FacebookCamp Montreal post mortem

Whew. What a crazy couple of weeks. Non-stop action. I’m more than happy to spend the last half of Friday evening quietly reflecting on the sweet success of Wednesday night’s Facebook Camp Montreal.

The doorman’s clicker-thingy said 213 people were in attendance – since there were about 50 bodies in the space before he started his shift, I’d say we had over 250 Facebook maniacs streaming in and out of the SAT that night. Great turnout.

I was the guard-dog .. erm .. timekeeper for the marketing stream presentations, so couldn’t make it over to the developer side of the venue, but I hear their presentations were really interesting.

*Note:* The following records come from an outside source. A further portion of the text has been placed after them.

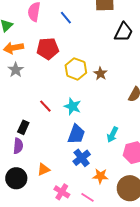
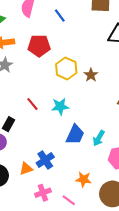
cyan star: (73, 106) -> (60, 106), turned -30
blue trapezoid: (76, 134) -> (75, 135), moved
blue cross: (82, 158) -> (45, 160), moved
pink cross: (62, 192) -> (43, 193), turned 35

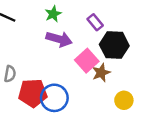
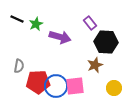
green star: (53, 14) -> (36, 24), moved
pink square: (87, 61) -> (75, 86), moved, turned 36

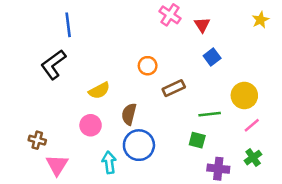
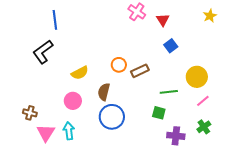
orange circle: (148, 66) -> (119, 65), moved
cyan arrow: (109, 162) -> (69, 131), moved

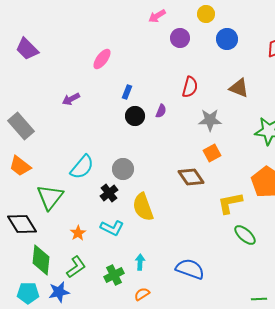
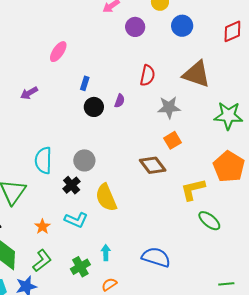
brown triangle: (239, 88) -> (196, 74), size x1.4
cyan semicircle: (82, 167) -> (43, 160), turned 144

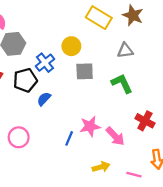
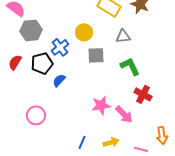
gray triangle: (125, 51) -> (123, 36), moved
red cross: (145, 121) -> (143, 94), moved
blue line: (69, 138) -> (82, 142), moved

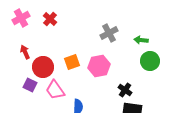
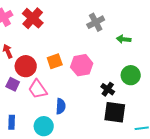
red cross: (50, 19) -> (33, 18), size x1.5
gray cross: (109, 33) -> (96, 22), moved
green circle: (150, 61) -> (131, 75), moved

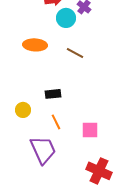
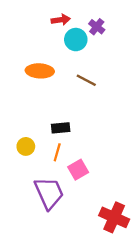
orange line: (56, 122) -> (57, 152), moved, turned 42
pink square: (90, 130) -> (78, 170), moved, turned -30

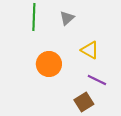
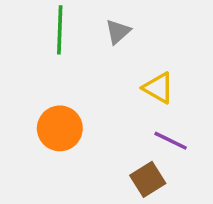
orange circle: (49, 64) -> (60, 128), moved

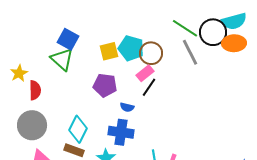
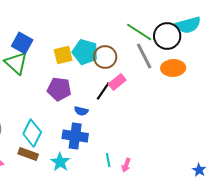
orange ellipse: (234, 43) -> (173, 68), moved
pink rectangle: (145, 73) -> (117, 82), moved

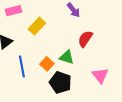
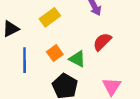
orange square: (47, 64) -> (55, 53), moved

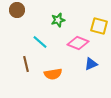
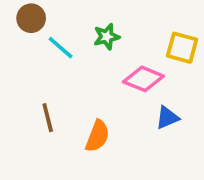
cyan line: (40, 42) -> (61, 48), moved
orange semicircle: (53, 74) -> (97, 136), turned -60

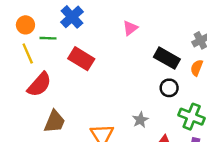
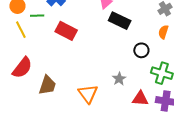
black rectangle: (167, 58) -> (120, 21), moved
red semicircle: (39, 85) -> (22, 68), moved

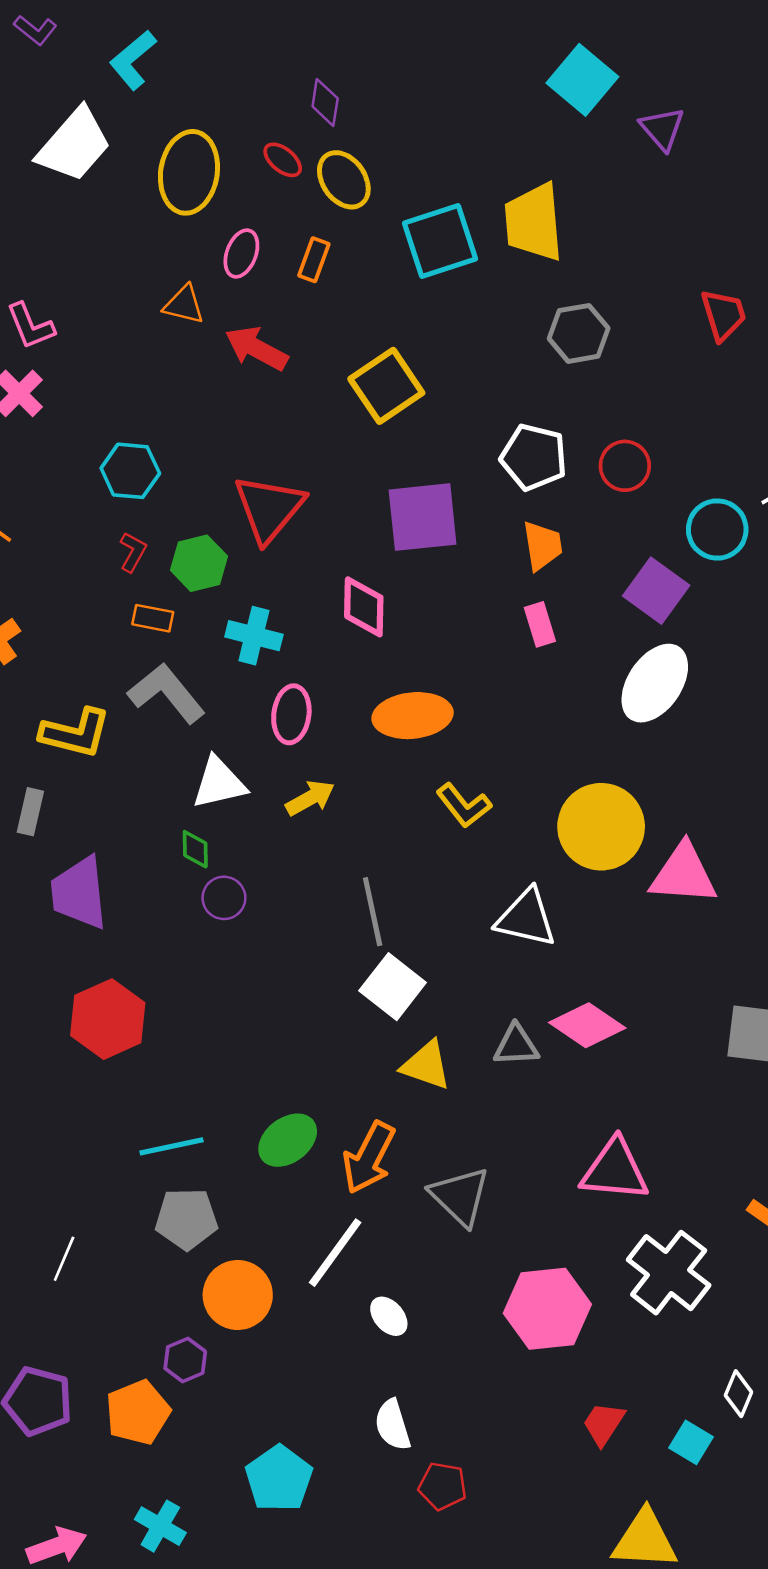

Highlights for me definitely included Eric Bolduc’s presentation of ratsdeville‘s use of the Facebook space… not only because Eric is a close friend whose project I support through PR strategic advice that included his introduction to social media platforms like Facebook, but because he did a great job with the 5 minutes he was given. Not only that, but Eric managed to coin the evening’s catch phrase : Facebook is the blog of my blog. Like Thane Calder said later on in the Future panel, there’s something really insightful about that comment that has some interesting implications. As Eric’s presentation demonstrated, his use of Facebook is definitely having a terrific impact on his blog’s traffic stats.

I also really enjoyed the Future panel, with Thane Calder, Sébastien Provencher, Martin Lessard, Bruno Boutot and Sylvain Carle. One thing that stuck with me was Sébastien’s reflection on the impact a social media platform like Facebook will have on the Web of the future : like him, I remember a pre-Mosaic web and have known for a long time that the Web can be an interactive platform that goes well beyond dating and gaming sites. But now, Monsieur-et-Madame-tout-le-monde are cluing in to that reality and the Web will never be the same.

There are two ages of the Internet – before Mosaic, and after. The combination of Tim Berners-Lee’s Web protocols, which provided connectivity, and Marc Andreesen’s browser, which provided a great interface, proved explosive. In twenty-four months, the Web has gone from being unknown to absolutely ubiquitous.

A Brief History of Cyberspace, Mark Pesce, ZDNet, October 15, 1995

Social media is still pretty new to Montreal marketers and I think that was reflected in some of the panel discussions Wednesday night. Some are treading carefully (if at all) on new ground, while others are willing to start getting their hands dirty by experimenting.

PR people, be aware : marketers might still be skeptical about social media, but if their presence (and your general absence) Wednesday night is any indication, they’re well on their way to getting cozy with it and will be quite capable of guiding their (your?) clients into the space sooner, rather than later. So how about it? Are you ready?

I’m getting there, thanks in large part to events like FacebookCamp. It was great to be involved in the organization of this first edition. Thanks to the other members of the organizing committee for inviting me on board : Sylvain Carle, Sébastien Provencher, Thane Calder, Geoffroi Garon, Tanya McGinnity and Antoine Girard.

À la prochaine!

2 réponses à “FacebookCamp Montreal post mortem”
  1. Avatar de ratsdeville

    thank you for bloging about our recent passage at FacebookCamp Montréal – and for everything else 🙂


  2. Avatar de Tanya McGinnity
    Tanya McGinnity

    Great wrap up Michelle. The event was well attended and featured great speakers.